ATLANTA — Fulton County District Attorney-elect Fani Willis gave an indication of what kind of office she intends to run Wednesday, after it was run by Paul Howard for more than two decades.
Willis soundly defeated Howard, who has held the office since 1997, in Tuesday's runoff with 73 percent of the vote. She worked for 17 years in his office before unseating him as district attorney in what had become something of a harsh campaign.
She told 11Alive's Neima Abdulahi ahead of Tuesday's vote that it was a "choice between integrity and corruption, good and bad."
After her victory, Willis told 11Alive Anchor Shiba Russell that she didn't have plans to necessarily clean house in the district attorney's office, but that she intended to recruit the "best and brightest minds" from around the country to bring change.
"We're going in a new direction," she said. "I want everyone to be very clear, I offered the citizens of this community a change and a change is what I plan to bring."
Some on the current staff "will have to be retooled and retrained," she said, but she hopes to keep many of them.
Though, she added: "Those that do not want to work under my administration; I'm sure many of them will resign between now and the end of the year."
Those that she recruits, she said, will be former district attorneys themselves -- lawyers at top firms and others who "say that under me, they would come and work, because they know they will be doing work of integrity and not just trying to rack up convictions."
Willis also told 11Alive that the Rayshard Brooks murder case may have to be prosecuted in another county due to the actions of outgoing DA Paul Howard.
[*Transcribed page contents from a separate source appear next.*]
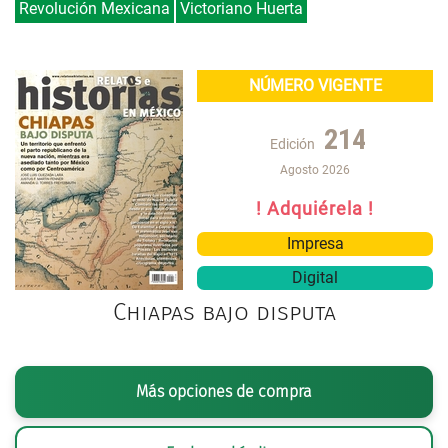
Revolución Mexicana
Victoriano Huerta
NÚMERO VIGENTE
214
Edición
Agosto 2026
! Adquiérela !
Impresa
Digital
Chiapas bajo disputa
Más opciones de compra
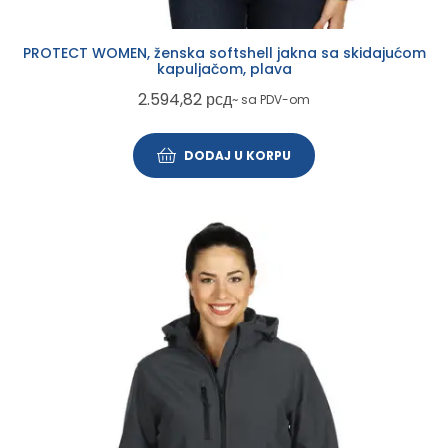
PROTECT WOMEN, ženska softshell jakna sa skidajućom
kapuljačom, plava
2.594,82
рсд
~ sa PDV-om
DODAJ U KORPU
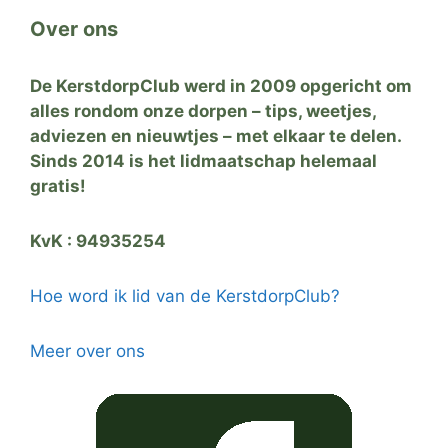
Over ons
De KerstdorpClub werd in 2009 opgericht om
alles rondom onze dorpen – tips, weetjes,
adviezen en nieuwtjes – met elkaar te delen.
Sinds 2014 is het lidmaatschap helemaal
gratis!
KvK : 94935254
Hoe word ik lid van de KerstdorpClub?
Meer over ons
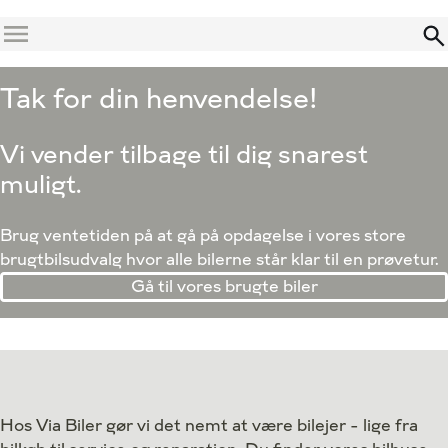
Menu
Tak for din henvendelse!
Vi vender tilbage til dig snarest
muligt.
Brug ventetiden på at gå på opdagelse i vores store
brugtbilsudvalg hvor alle bilerne står klar til en prøvetur.
Gå til vores brugte biler
Hos Via Biler gør vi det nemt at være bilejer - lige fra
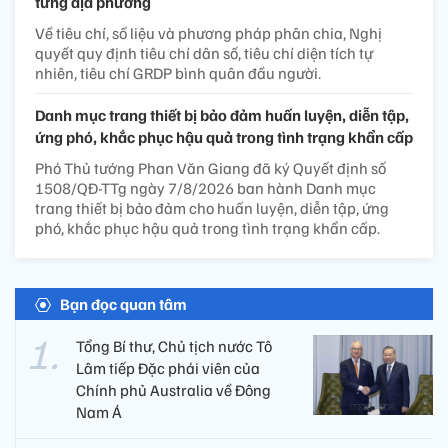
Trước 31/8/2026, hoàn thành kế hoạch cơ cấu lại vốn
nhà nước tại doanh nghiệp
Theo đó, khẩn trương xây dựng và phê duyệt Kế hoạch
cơ cấu lại vốn nhà nước tại doanh nghiệp giai đoạn
2026 - 2030 đối với các doanh nghiệp nhà nước, doanh
nghiệp có vốn nhà nước thuộc phạm vi quản lý, hoàn
thành trước ngày 31/8/2026.
Nguyên tắc, tiêu chí phân chia thuế giá trị gia tăng cho
từng địa phương
Về tiêu chí, số liệu và phương pháp phân chia, Nghị
quyết quy định tiêu chí dân số, tiêu chí diện tích tự
nhiên, tiêu chí GRDP bình quân đầu người.
Danh mục trang thiết bị bảo đảm huấn luyện, diễn tập,
ứng phó, khắc phục hậu quả trong tình trạng khẩn cấp
Phó Thủ tướng Phan Văn Giang đã ký Quyết định số
1508/QĐ-TTg ngày 7/8/2026 ban hành Danh mục
trang thiết bị bảo đảm cho huấn luyện, diễn tập, ứng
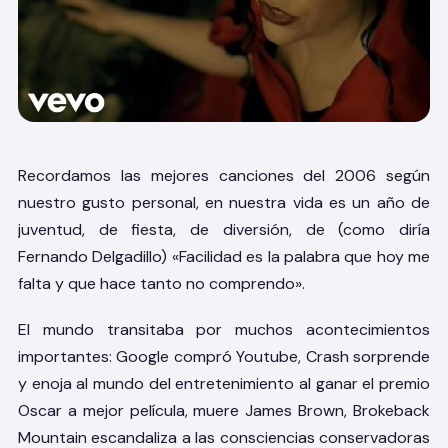
Recordamos las mejores canciones del 2006 según
nuestro gusto personal
, en nuestra vida es un año de
juventud, de fiesta, de diversión, de (como diría
Fernando Delgadillo) «Facilidad es la palabra que hoy me
falta y que hace tanto no comprendo».
El mundo transitaba por muchos acontecimientos
importantes: Google compró Youtube, Crash sorprende
y enoja al mundo del entretenimiento al ganar el premio
Oscar a mejor película, muere James Brown, Brokeback
Mountain escandaliza a las consciencias conservadoras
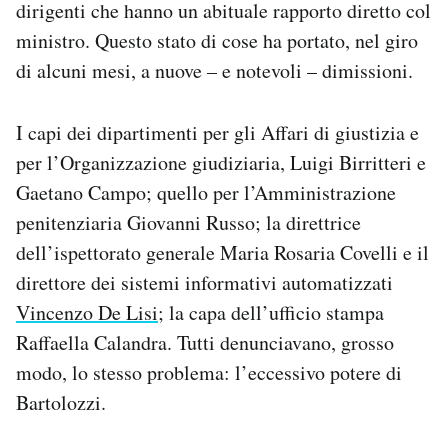
dirigenti che hanno un abituale rapporto diretto col
ministro. Questo stato di cose ha portato, nel giro
di alcuni mesi, a nuove – e notevoli – dimissioni.
I capi dei dipartimenti per gli Affari di giustizia e
per l’Organizzazione giudiziaria, Luigi Birritteri e
Gaetano Campo; quello per l’Amministrazione
penitenziaria Giovanni Russo; la direttrice
dell’ispettorato generale Maria Rosaria Covelli e il
direttore dei sistemi informativi automatizzati
Vincenzo De Lisi
; la capa dell’ufficio stampa
Raffaella Calandra. Tutti denunciavano, grosso
modo, lo stesso problema: l’eccessivo potere di
Bartolozzi.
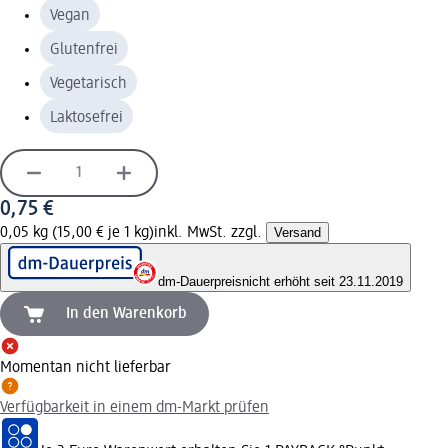
Vegan
Glutenfrei
Vegetarisch
Laktosefrei
0,75 €
0,05 kg (15,00 € je 1 kg)
inkl. MwSt. zzgl.
Versand
dm-Dauerpreis
nicht erhöht seit 23.11.2019
In den Warenkorb
Momentan nicht lieferbar
Verfügbarkeit in einem dm-Markt prüfen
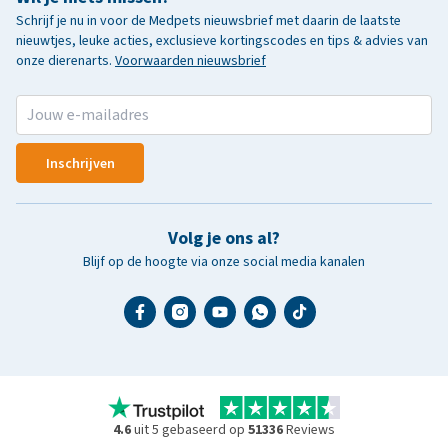
Schrijf je nu in voor de Medpets nieuwsbrief met daarin de laatste
nieuwtjes, leuke acties, exclusieve kortingscodes en tips & advies van
onze dierenarts.
Voorwaarden nieuwsbrief
Inschrijven
Volg je ons al?
Blijf op de hoogte via onze social media kanalen
4.6
uit 5 gebaseerd op
51336
Reviews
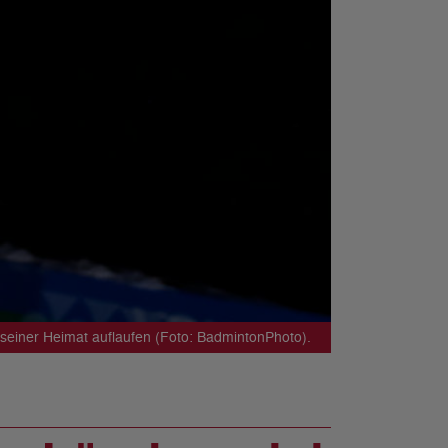
n seiner Heimat auflaufen (Foto: BadmintonPhoto).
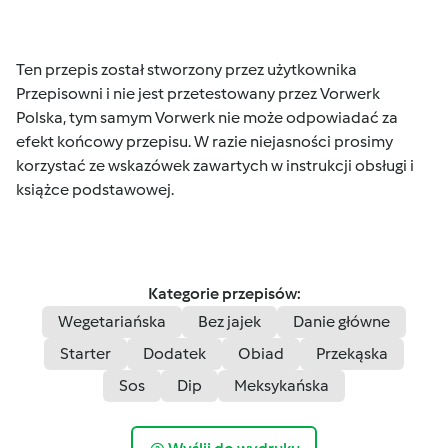
Ten przepis został stworzony przez użytkownika
Przepisowni i nie jest przetestowany przez Vorwerk
Polska, tym samym Vorwerk nie może odpowiadać za
efekt końcowy przepisu. W razie niejasności prosimy
korzystać ze wskazówek zawartych w instrukcji obsługi i
książce podstawowej.
Kategorie przepisów:
Wegetariańska
Bez jajek
Danie główne
Starter
Dodatek
Obiad
Przekąska
Sos
Dip
Meksykańska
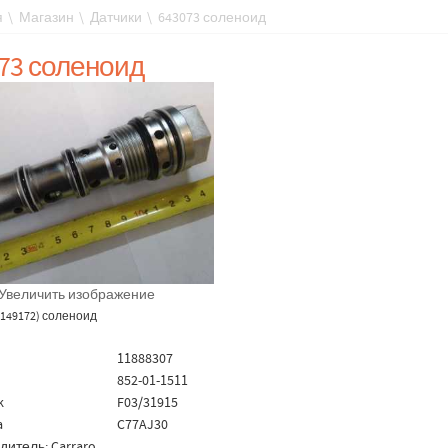
я
\
Магазин
\
Датчики
\
643073 соленоид
73 соленоид
Увеличить изображение
 149172
) соленоид
11888307
852-01-1511
k
F03/31915
a
C77AJ30
дитель:
Carraro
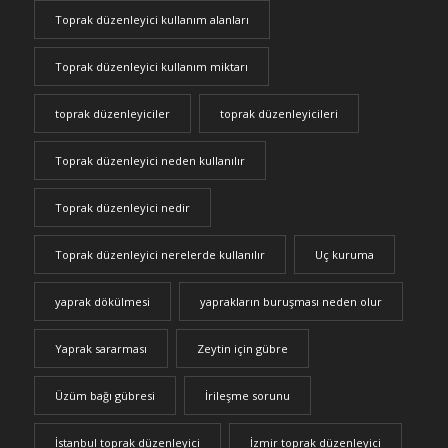
Toprak düzenleyici kullanım alanları
Toprak düzenleyici kullanım miktarı
toprak düzenleyiciler
toprak düzenleyicileri
Toprak düzenleyici neden kullanılır
Toprak düzenleyici nedir
Toprak düzenleyici nerelerde kullanılır
Uç kuruma
yaprak dökülmesi
yaprakların buruşması neden olur
Yaprak sararması
Zeytin için gübre
Üzüm bağı gübresi
İrileşme sorunu
İstanbul toprak düzenleyici
İzmir toprak düzenleyici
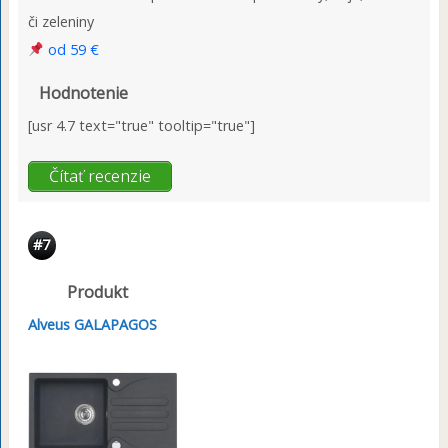
či zeleniny
od 59 €
Hodnotenie
[usr 4.7 text="true" tooltip="true"]
Čítať recenzie
#7
Produkt
Alveus GALAPAGOS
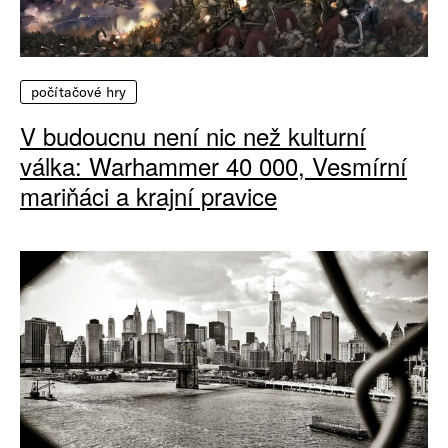
počítačové hry
V budoucnu není nic než kulturní
válka: Warhammer 40 000, Vesmírní
mariňáci a krajní pravice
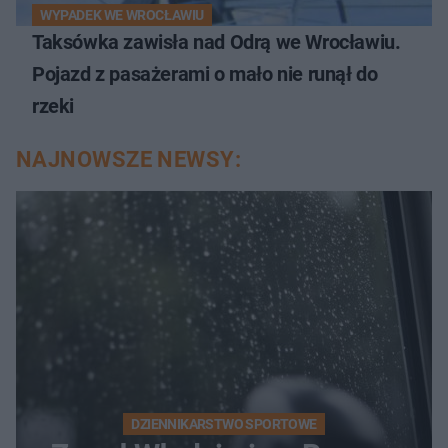
WYPADEK WE WROCŁAWIU
Taksówka zawisła nad Odrą we Wrocławiu.
Pojazd z pasażerami o mało nie runął do
rzeki
NAJNOWSZE NEWSY:
DZIENNIKARSTWO SPORTOWE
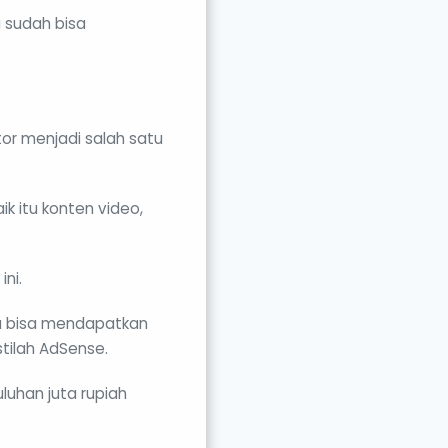
a sudah bisa
or menjadi salah satu
k itu konten video,
ni.
ka bisa mendapatkan
stilah AdSense.
luhan juta rupiah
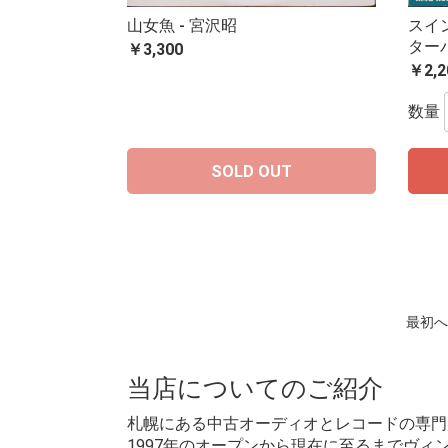
山女魚 - 宮沢昭
スイ
ター
￥3,300
￥2,2
数量
SOLD OUT
最初へ
当店についてのご紹介
札幌にある中古オーディオとレコードの専門
1997年のオープンから現在に至るまでヴ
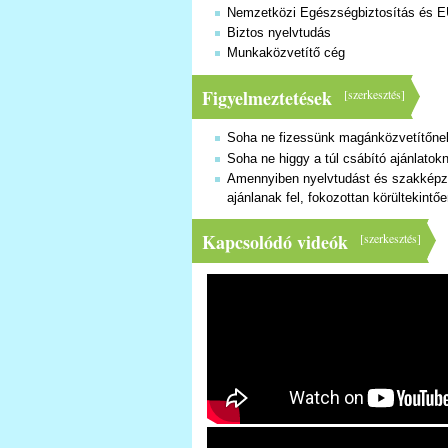
Nemzetközi Egészségbiztosítás és E
Biztos nyelvtudás
Munkaközvetítő cég
Figyelmeztetések
[
szerkesztés
]
Soha ne fizessünk magánközvetítőnek 
Soha ne higgy a túl csábító ajánlatok
Amennyiben nyelvtudást és szakképzet
ajánlanak fel, fokozottan körültekintőe
Kapcsolódó videók
[
szerkesztés
]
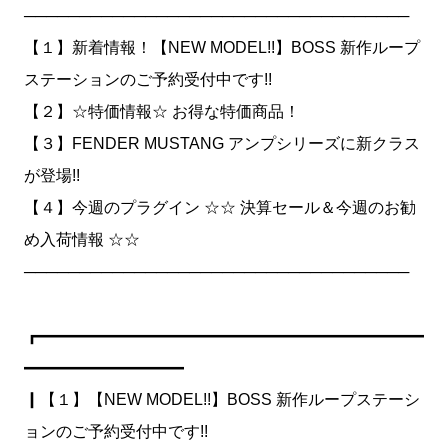
───────────────────────────────────
【１】新着情報！【NEW MODEL!!】BOSS 新作ループ
ステーションのご予約受付中です!!
【２】☆特価情報☆ お得な特価商品！
【３】FENDER MUSTANG アンプシリーズに新クラス
が登場!!
【４】今週のプラグイン ☆☆ 決算セール＆今週のお勧
め入荷情報 ☆☆
───────────────────────────────────
┏━━━━━━━━━━━━━━━━━━━━━━━━
━━━━━━━━━━
┃【１】【NEW MODEL!!】BOSS 新作ループステーシ
ョンのご予約受付中です!!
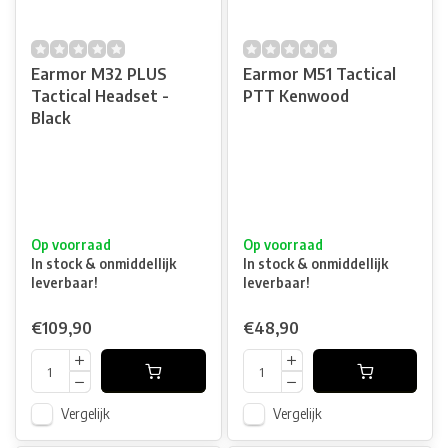
Earmor M32 PLUS
Earmor M51 Tactical
Tactical Headset -
PTT Kenwood
Black
Op voorraad
Op voorraad
In stock & onmiddellijk
In stock & onmiddellijk
leverbaar!
leverbaar!
€109,90
€48,90
Vergelijk
Vergelijk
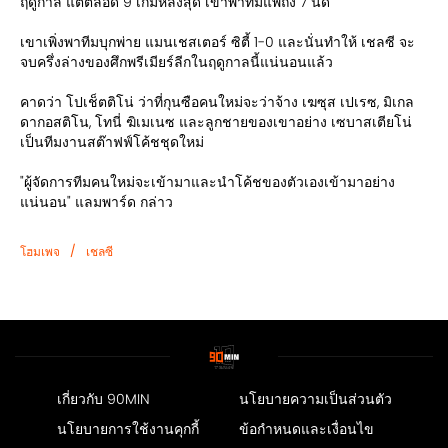
ฤดูกาล แต่ตลอด 9 เกมหลังสุด เขาพาทีมแพ้ถึง 7 นัด
เขาเพิ่งพาทีมบุกพ่าย แมนเชสเตอร์ ซิตี้ 1-0 และนั่นทำให้ เชลซี จะ
จบครึ่งล่างของศึกพรีเมียร์ลีกในฤดูกาลนี้แน่นอนแล้ว
คาดว่า โปเช็ตติโน่ ว่าที่กุนซือคนใหม่จะว่าจ้าง เฆซุส เปเรซ, มิเกล
ดากอสติโน, โทนี่ ฆิเมเนซ และลูกชายของเขาอย่าง เซบาสเตียโน่
เป็นทีมงานสต๊าฟฟ์โค้ชชุดใหม่
"ผู้จัดการทีมคนใหม่จะเข้ามาและนำโค้ชของตัวเองเข้ามาอย่าง
แน่นอน" แลมพาร์ด กล่าว
/
โฮมเพจ
เชลซี
เกี่ยวกับ 90MIN
นโยบายความเป็นส่วนตัว
นโยบายการใช้งานคุกกี้
ข้อกำหนดและเงื่อนไข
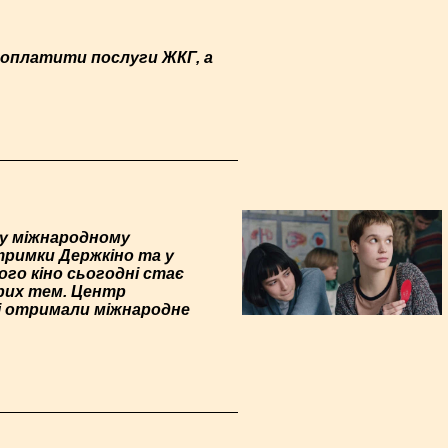
ь оплатити послуги ЖКГ, а
му міжнародному
тримки Держкіно та у
ого кіно сьогодні стає
трих тем. Центр
кі отримали міжнародне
Howard brought charges against now ex-Atlanta police officer Garrett Rolfe in June following the shooting death of Brooks, in what Willis contends was a reckless bid to boost his reelection prospects.
She said he had used images of the Brooks case in his campaign commercials on TV and radio, and called that evidence he was using the prosecution "clearly for his political benefit."
"I do not have a plan to keep or drop the charges. What I plan to do, is look at all the evidence, look at the facts and then make charging decisions," Willis told Shiba in the interview. "But I will do that based on the investigations conducted by the staff there, in the district attorney's office now, and based on the reports of the Georgia Bureau of Investigation."
She added, "Quite frankly, I do not know if we are legally going to be able to keep the Brooks case in Fulton County," as a result of Howard's campaigning.
Saying he made the case into a "Ringling Brothers show," Willis said that, "Some may say that particular defendant, that particular charged person, cannot get a fair trial in this jurisdiction."
"As a result of that, us, the taxpayers of Fulton, will pay for that prosecution. But it will be the morals and the values of some other office in some other county that will actually get to try that," Willis said. "And it is just a shame that we had a district attorney that would put his own needs before justice for the family of Brooks and the community at large."